Cheeseburger in Paradise



I didn't have high expectations for Mobile, Alabama, considering it was once the subject of an article titling it the "most miserable city in America." But having just come from Virginia Beach, I knew it couldn't be any worse than there, so I decided to give it a shot and go visit my sweetie. Color me pleasantly surprised!
 I was expecting Mobile to be an incredibly conservative, red Southern town, but I'm pleased to say that that's only a half-truth. The first thing I noticed is that everyone is incredibly friendly; walking down the street, anyone you pass will wave and say hi, or people sitting on their porches blasting boomboxes will ask you how you're doing, as if you're old friends. Surprisingly, thick stereotypical Alabama accents are not easily found here, and I'm embarrassed to say that I fell prey to that expectation. Cities aren't generally the place you find those most characteristic accents, and Mobile is no exception. I was also happy to see pro-Hillary signs and bumper stickers around both prior to and after the presidential election and to know that there are, in fact, liberals in the Deep South.

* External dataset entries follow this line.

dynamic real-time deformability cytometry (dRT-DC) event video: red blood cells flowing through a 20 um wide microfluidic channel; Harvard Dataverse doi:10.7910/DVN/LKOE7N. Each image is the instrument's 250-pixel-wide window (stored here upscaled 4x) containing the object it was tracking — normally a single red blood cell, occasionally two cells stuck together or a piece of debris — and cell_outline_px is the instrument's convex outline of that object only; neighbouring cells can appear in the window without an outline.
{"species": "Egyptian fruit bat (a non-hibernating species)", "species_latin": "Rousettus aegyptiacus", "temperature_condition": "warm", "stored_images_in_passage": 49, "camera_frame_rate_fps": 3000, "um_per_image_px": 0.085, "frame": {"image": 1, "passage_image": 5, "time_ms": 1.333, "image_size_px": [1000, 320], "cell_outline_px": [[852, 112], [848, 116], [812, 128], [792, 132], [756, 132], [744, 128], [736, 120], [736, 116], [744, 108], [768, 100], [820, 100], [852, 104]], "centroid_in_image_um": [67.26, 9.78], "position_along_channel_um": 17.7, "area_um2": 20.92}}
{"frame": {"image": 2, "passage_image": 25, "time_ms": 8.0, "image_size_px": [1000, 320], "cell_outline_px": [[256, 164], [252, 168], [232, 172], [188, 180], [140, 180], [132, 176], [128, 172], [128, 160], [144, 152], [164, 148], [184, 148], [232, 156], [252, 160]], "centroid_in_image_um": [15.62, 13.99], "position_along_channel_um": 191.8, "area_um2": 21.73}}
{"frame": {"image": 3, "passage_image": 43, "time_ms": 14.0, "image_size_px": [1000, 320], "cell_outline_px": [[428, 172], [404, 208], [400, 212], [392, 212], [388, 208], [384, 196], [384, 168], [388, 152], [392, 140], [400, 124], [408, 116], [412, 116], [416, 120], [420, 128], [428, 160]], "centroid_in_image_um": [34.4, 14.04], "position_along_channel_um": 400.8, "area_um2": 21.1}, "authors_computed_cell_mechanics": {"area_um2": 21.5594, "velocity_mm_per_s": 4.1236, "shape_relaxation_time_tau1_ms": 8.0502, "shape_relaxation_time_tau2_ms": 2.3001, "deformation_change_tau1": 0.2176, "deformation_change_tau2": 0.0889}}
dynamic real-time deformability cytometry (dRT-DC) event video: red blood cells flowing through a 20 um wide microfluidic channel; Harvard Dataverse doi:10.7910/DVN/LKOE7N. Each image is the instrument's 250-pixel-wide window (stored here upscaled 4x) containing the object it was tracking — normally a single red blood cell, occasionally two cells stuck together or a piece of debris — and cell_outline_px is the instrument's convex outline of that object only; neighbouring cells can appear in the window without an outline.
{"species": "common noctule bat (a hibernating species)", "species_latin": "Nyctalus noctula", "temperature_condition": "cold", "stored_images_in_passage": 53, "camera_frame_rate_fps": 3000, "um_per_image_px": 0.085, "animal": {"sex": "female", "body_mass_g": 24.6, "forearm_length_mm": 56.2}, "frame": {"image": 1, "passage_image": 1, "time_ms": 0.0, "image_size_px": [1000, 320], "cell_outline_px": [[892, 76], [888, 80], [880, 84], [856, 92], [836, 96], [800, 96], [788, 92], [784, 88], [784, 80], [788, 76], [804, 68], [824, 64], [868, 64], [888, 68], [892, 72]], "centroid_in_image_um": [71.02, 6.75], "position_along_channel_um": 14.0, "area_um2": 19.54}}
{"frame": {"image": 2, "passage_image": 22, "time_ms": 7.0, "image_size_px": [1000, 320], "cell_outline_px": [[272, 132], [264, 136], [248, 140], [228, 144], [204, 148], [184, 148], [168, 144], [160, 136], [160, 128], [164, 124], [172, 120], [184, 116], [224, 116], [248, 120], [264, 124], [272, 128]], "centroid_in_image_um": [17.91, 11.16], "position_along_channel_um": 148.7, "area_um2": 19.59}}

Mobile is home to the oldest Mardi Gras celebrations in America, a fact that they cling to and won't ever let you forget. Besides that, Mobile played host to Jimmy Buffett for a number of years, and it's the current home of many gorgeous live oaks. In fact, I think the mossy and fern-covered oaks are one of the best parts of Mobile; in the Oakleigh Historic District, huge live oaks line the streets and tear up sidewalks that were at one point directed around the then-much-smaller trees.

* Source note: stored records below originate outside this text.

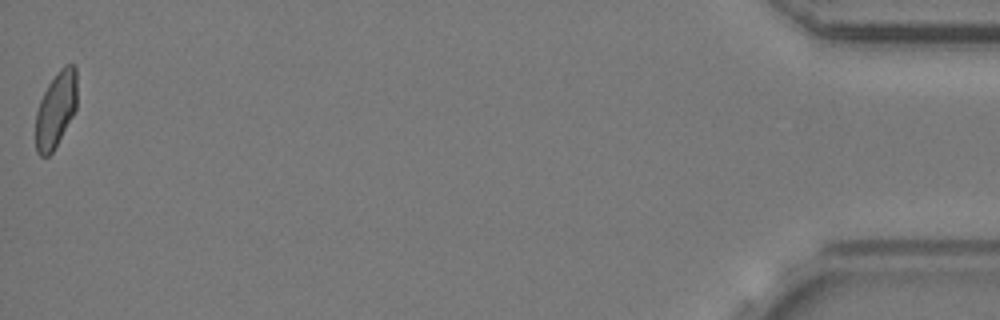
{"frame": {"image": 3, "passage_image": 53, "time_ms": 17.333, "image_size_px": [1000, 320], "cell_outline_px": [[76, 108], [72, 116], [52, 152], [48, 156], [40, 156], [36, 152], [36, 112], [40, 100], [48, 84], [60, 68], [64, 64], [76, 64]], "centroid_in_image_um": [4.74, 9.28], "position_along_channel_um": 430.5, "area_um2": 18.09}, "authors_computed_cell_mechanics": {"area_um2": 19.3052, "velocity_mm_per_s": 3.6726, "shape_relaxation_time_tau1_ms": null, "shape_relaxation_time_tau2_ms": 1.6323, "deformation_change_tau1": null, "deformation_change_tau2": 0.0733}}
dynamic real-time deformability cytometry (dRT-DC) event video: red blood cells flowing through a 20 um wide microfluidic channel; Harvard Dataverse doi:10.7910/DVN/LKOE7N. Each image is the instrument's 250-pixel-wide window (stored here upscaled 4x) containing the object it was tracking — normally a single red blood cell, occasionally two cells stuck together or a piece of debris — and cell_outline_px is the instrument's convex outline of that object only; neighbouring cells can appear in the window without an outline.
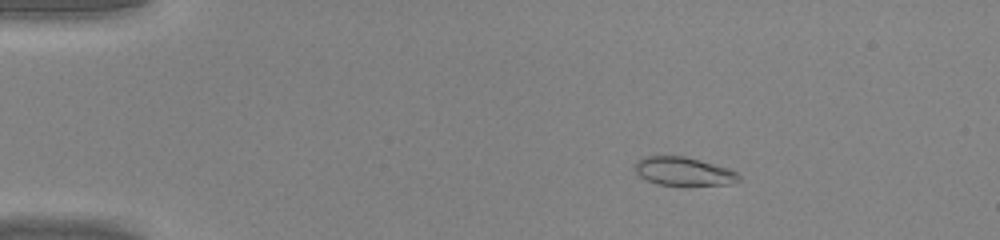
{"species": "common noctule bat (a hibernating species)", "species_latin": "Nyctalus noctula", "temperature_condition": "warm", "stored_images_in_passage": 45, "camera_frame_rate_fps": 3000, "um_per_image_px": 0.085, "animal": {"sex": "male", "body_mass_g": 20.0, "forearm_length_mm": 53.3}, "frame": {"image": 1, "passage_image": 8, "time_ms": 2.333, "image_size_px": [1000, 240], "cell_outline_px": [[740, 180], [728, 184], [656, 184], [640, 176], [636, 172], [636, 160], [644, 156], [684, 156], [700, 160], [728, 168], [736, 172], [740, 176]], "centroid_in_image_um": [58.09, 14.54], "position_along_channel_um": 26.9, "area_um2": 16.82}}
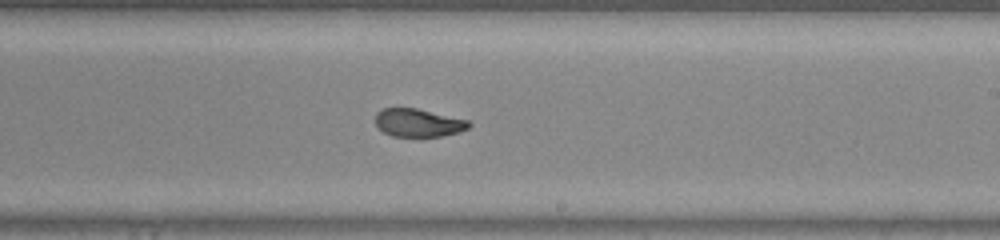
{"frame": {"image": 2, "passage_image": 28, "time_ms": 9.0, "image_size_px": [1000, 240], "cell_outline_px": [[472, 124], [468, 128], [460, 132], [440, 136], [392, 136], [384, 132], [376, 124], [376, 112], [384, 108], [416, 108], [468, 120]], "centroid_in_image_um": [35.57, 10.43], "position_along_channel_um": 253.4, "area_um2": 15.14}}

Mobile's architecture downtown is cute, with a definite Gulf Coast feel to it, and rent is totally reasonable in this city. (The Eastern Shore featuring Fairhope and Daphne, not so much.) Evan and I have taken full advantage of Mobile's proximity to the beach, swamps, and even old Civil War battlegrounds to beach-comb, dolphin-watch, and hike the E.O. Wilson nature trail.
A phenomenon that strikes me as quite unusual (having recently moved from the repressive alcohol laws in Georgia) is the open container laws on the coast. Mobile hosts monthly Friday night Art Walks, during which time the LoDa (Lower Dauphin) district is closed off to cars, and pedestrians can wander freely under the stars amongst the shops and galleries with open cans of beer and cups of wine.
  
With the art, friendly inhabitants, a blossoming restaurant and bar scene, and nearby swamps and beaches, Mobile's not a half-bad place to be. More posts to come from the Azalea City.